At-large ‘Cryptoqueen’ was allegedly forewarned that she was under investigation

The so-called ‘missing Cryptoqueen’, the Bulgarian-born German national Ruja Ignatova who vanished on 25 October 2017 in the wake of the collapse of OneCoin was reportedly tipped off that she was under investigation prior to her disappearance.

The report surfaced during the 19 October 2022 episode of ‘The Missing Cryptoqueen’ podcast, which claimed that former Ignatova associate Frank Schneider handed the incriminating police documents, which supposedly detail a March 2017 meeting between Europol and US officials in which dealings at OneCoin were discussed, to the show’s producers.

Schneider, who now faces extradition to the US for his role in the scam which lost investors billions, in turn alleges that Ignatova gave him a USB memory stick with the documents on it, and that the files’ metadata suggests she was alerted by her accomplices in Bulgaria.
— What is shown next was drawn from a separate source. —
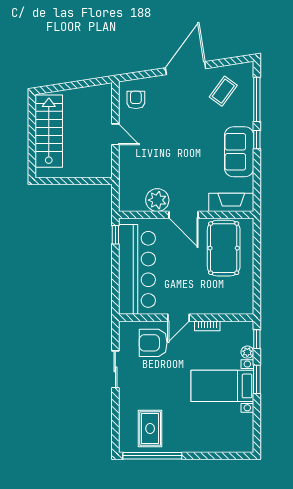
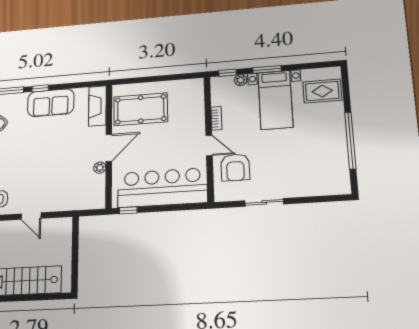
door: (115, 134) -> (31, 216), swing flipped
plant: (157, 200) -> (100, 168), width x0.53, depth x0.53
rug: (150, 428) -> (322, 91), moved
window: (152, 456) -> (350, 141), moved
If any of the the allegations are true and Ignatova did indeed acquire access to the supposedly leaked documents, they could well have alerted her to the likelihood of her impending arrest.

Ignatova was placed on the FBI’s top ten most wanted fugitives list in June 2022 in connection with the $4bn cryptocurrency-based Ponzi scheme which she ran with now-jailed co-founder Sebastian Greenwood.

Read more on this story at BBC.

New chair for French financial markets regulatory agency holds firm view on crypto

Marie-Anne Barbat-Layani has been voted in to take over from Robert Ophèle as the chair of the Financial Markets Authority (AMF), the body responsible for registering both traditional financial institutions and crypto companies in France.

The French government, which is eager to see the country become a crypto hub, set up one of the first crypto licensing administrations in the EU, and last week announced it will review its crypto tax rules next year as it seeks to become the world’s leading blockchain hub.

“I greatly admire the approach that was taken by the AMF in setting up the system and ensuring protections for young investors seeking to get into crypto", said Barbat-Layani, who was Director-General of the French Banking Federation from 2014 to 2019. “It was a form of bet, not necessarily welcomed unanimously at the time … I think that this risk taking was justified.”

She then went on to remind crypto firms that licences, once granted can also be taken away and said that seeing a registration withdrawn, has the effect of ‘reverse advertising’.